Exercise data:
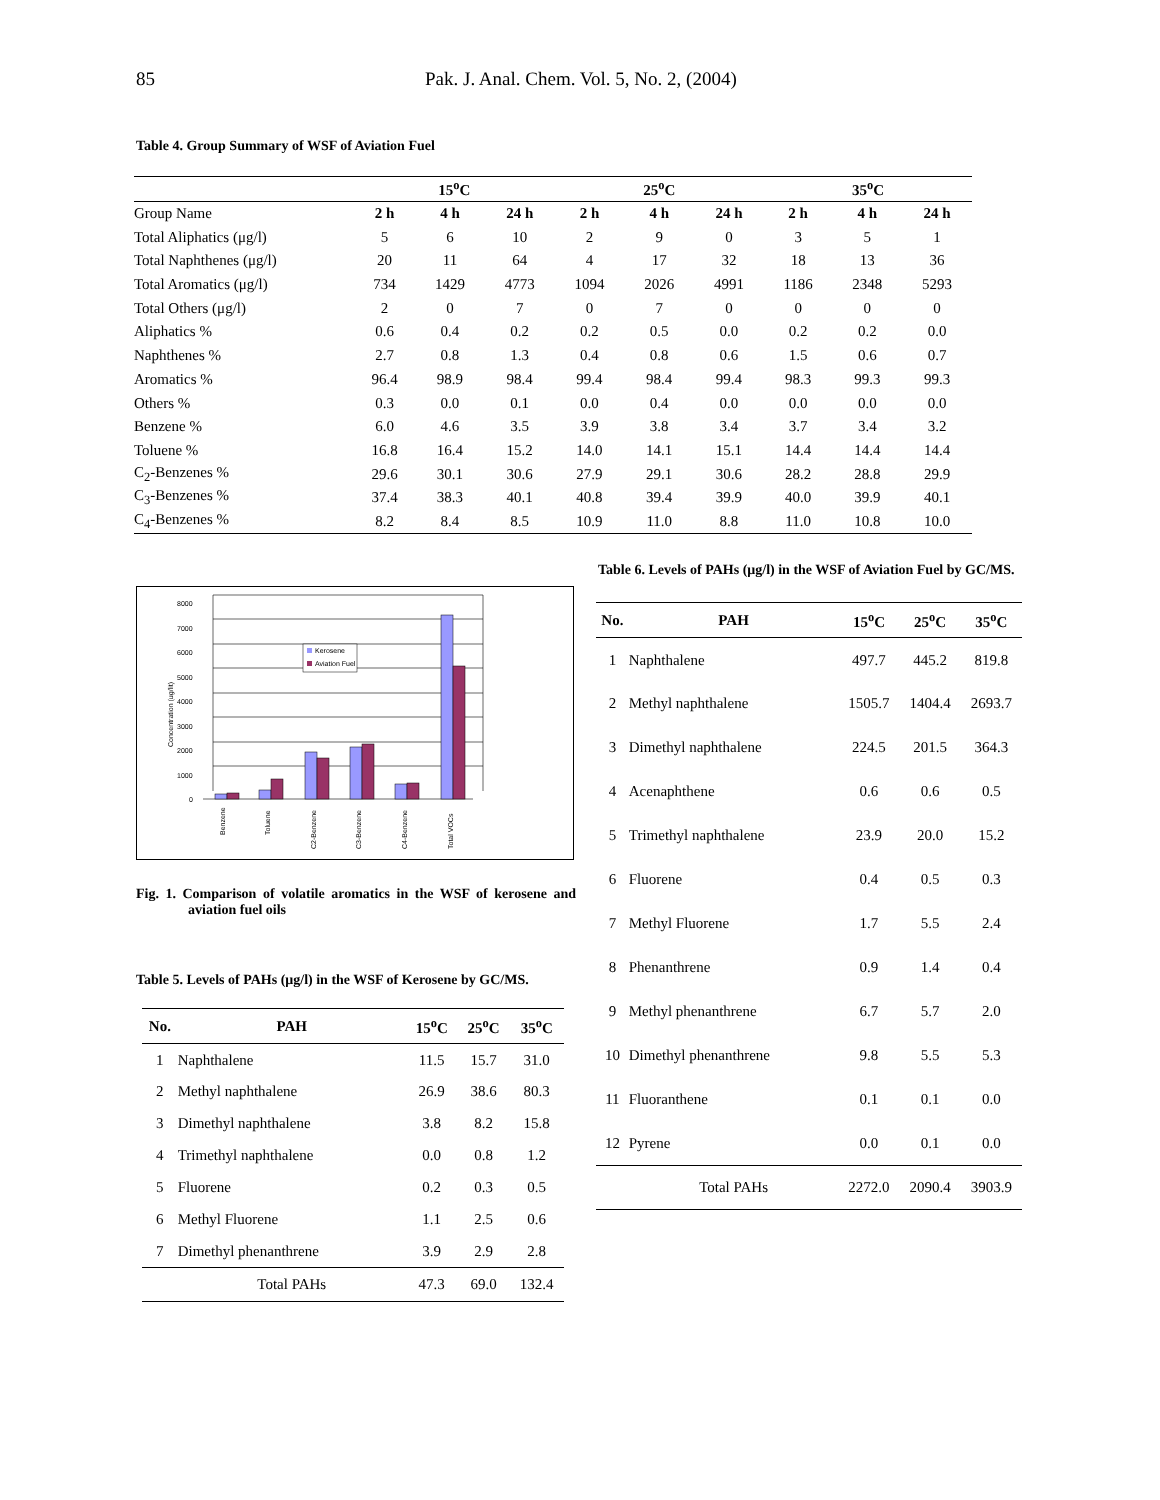85 Pak. J. Anal. Chem. Vol. 5, No. 2, (2004)
Table 4. Group Summary of WSF of Aviation Fuel
| | 15<sup>o</sup>C | | | 25<sup>o</sup>C | | | 35<sup>o</sup>C | | |
| --- | --- | --- | --- | --- | --- | --- | --- | --- | --- |
| Group Name | 2 h | 4 h | 24 h | 2 h | 4 h | 24 h | 2 h | 4 h | 24 h |
| Total Aliphatics (μg/l) | 5 | 6 | 10 | 2 | 9 | 0 | 3 | 5 | 1 |
| Total Naphthenes (μg/l) | 20 | 11 | 64 | 4 | 17 | 32 | 18 | 13 | 36 |
| Total Aromatics (μg/l) | 734 | 1429 | 4773 | 1094 | 2026 | 4991 | 1186 | 2348 | 5293 |
| Total Others (μg/l) | 2 | 0 | 7 | 0 | 7 | 0 | 0 | 0 | 0 |
| Aliphatics % | 0.6 | 0.4 | 0.2 | 0.2 | 0.5 | 0.0 | 0.2 | 0.2 | 0.0 |
| Naphthenes % | 2.7 | 0.8 | 1.3 | 0.4 | 0.8 | 0.6 | 1.5 | 0.6 | 0.7 |
| Aromatics % | 96.4 | 98.9 | 98.4 | 99.4 | 98.4 | 99.4 | 98.3 | 99.3 | 99.3 |
| Others % | 0.3 | 0.0 | 0.1 | 0.0 | 0.4 | 0.0 | 0.0 | 0.0 | 0.0 |
| Benzene % | 6.0 | 4.6 | 3.5 | 3.9 | 3.8 | 3.4 | 3.7 | 3.4 | 3.2 |
| Toluene % | 16.8 | 16.4 | 15.2 | 14.0 | 14.1 | 15.1 | 14.4 | 14.4 | 14.4 |
| C<sub>2</sub>-Benzenes % | 29.6 | 30.1 | 30.6 | 27.9 | 29.1 | 30.6 | 28.2 | 28.8 | 29.9 |
| C<sub>3</sub>-Benzenes % | 37.4 | 38.3 | 40.1 | 40.8 | 39.4 | 39.9 | 40.0 | 39.9 | 40.1 |
| C<sub>4</sub>-Benzenes % | 8.2 | 8.4 | 8.5 | 10.9 | 11.0 | 8.8 | 11.0 | 10.8 | 10.0 |
8000
7000
6000
5000
4000
3000
2000
1000
0
Concentration (ug/lit)
Kerosene
Aviation Fuel
Benzene
Toluene
C2-Benzene
C3-Benzene
C4-Benzene
Total VOCs
Fig. 1. Comparison of volatile aromatics in the WSF of kerosene and aviation fuel oils
Table 5. Levels of PAHs (μg/l) in the WSF of Kerosene by GC/MS.
| No. | PAH | 15<sup>o</sup>C | 25<sup>o</sup>C | 35<sup>o</sup>C |
| --- | --- | --- | --- | --- |
| 1 | Naphthalene | 11.5 | 15.7 | 31.0 |
| 2 | Methyl naphthalene | 26.9 | 38.6 | 80.3 |
| 3 | Dimethyl naphthalene | 3.8 | 8.2 | 15.8 |
| 4 | Trimethyl naphthalene | 0.0 | 0.8 | 1.2 |
| 5 | Fluorene | 0.2 | 0.3 | 0.5 |
| 6 | Methyl Fluorene | 1.1 | 2.5 | 0.6 |
| 7 | Dimethyl phenanthrene | 3.9 | 2.9 | 2.8 |
| | Total PAHs | 47.3 | 69.0 | 132.4 |
Table 6. Levels of PAHs (μg/l) in the WSF of Aviation Fuel by GC/MS.
| No. | PAH | 15<sup>o</sup>C | 25<sup>o</sup>C | 35<sup>o</sup>C |
| --- | --- | --- | --- | --- |
| 1 | Naphthalene | 497.7 | 445.2 | 819.8 |
| 2 | Methyl naphthalene | 1505.7 | 1404.4 | 2693.7 |
| 3 | Dimethyl naphthalene | 224.5 | 201.5 | 364.3 |
| 4 | Acenaphthene | 0.6 | 0.6 | 0.5 |
| 5 | Trimethyl naphthalene | 23.9 | 20.0 | 15.2 |
| 6 | Fluorene | 0.4 | 0.5 | 0.3 |
| 7 | Methyl Fluorene | 1.7 | 5.5 | 2.4 |
| 8 | Phenanthrene | 0.9 | 1.4 | 0.4 |
| 9 | Methyl phenanthrene | 6.7 | 5.7 | 2.0 |
| 10 | Dimethyl phenanthrene | 9.8 | 5.5 | 5.3 |
| 11 | Fluoranthene | 0.1 | 0.1 | 0.0 |
| 12 | Pyrene | 0.0 | 0.1 | 0.0 |
| | Total PAHs | 2272.0 | 2090.4 | 3903.9 |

What the task requires:
Out of the material above, output word for word the line with "Total Aliphatics (μg/l)", the line with "99.3 | 99.3 |", and all lines between them, with nothing else.

Result for this task:
| Total Aliphatics (μg/l) | 5 | 6 | 10 | 2 | 9 | 0 | 3 | 5 | 1 |
| Total Naphthenes (μg/l) | 20 | 11 | 64 | 4 | 17 | 32 | 18 | 13 | 36 |
| Total Aromatics (μg/l) | 734 | 1429 | 4773 | 1094 | 2026 | 4991 | 1186 | 2348 | 5293 |
| Total Others (μg/l) | 2 | 0 | 7 | 0 | 7 | 0 | 0 | 0 | 0 |
| Aliphatics % | 0.6 | 0.4 | 0.2 | 0.2 | 0.5 | 0.0 | 0.2 | 0.2 | 0.0 |
| Naphthenes % | 2.7 | 0.8 | 1.3 | 0.4 | 0.8 | 0.6 | 1.5 | 0.6 | 0.7 |
| Aromatics % | 96.4 | 98.9 | 98.4 | 99.4 | 98.4 | 99.4 | 98.3 | 99.3 | 99.3 |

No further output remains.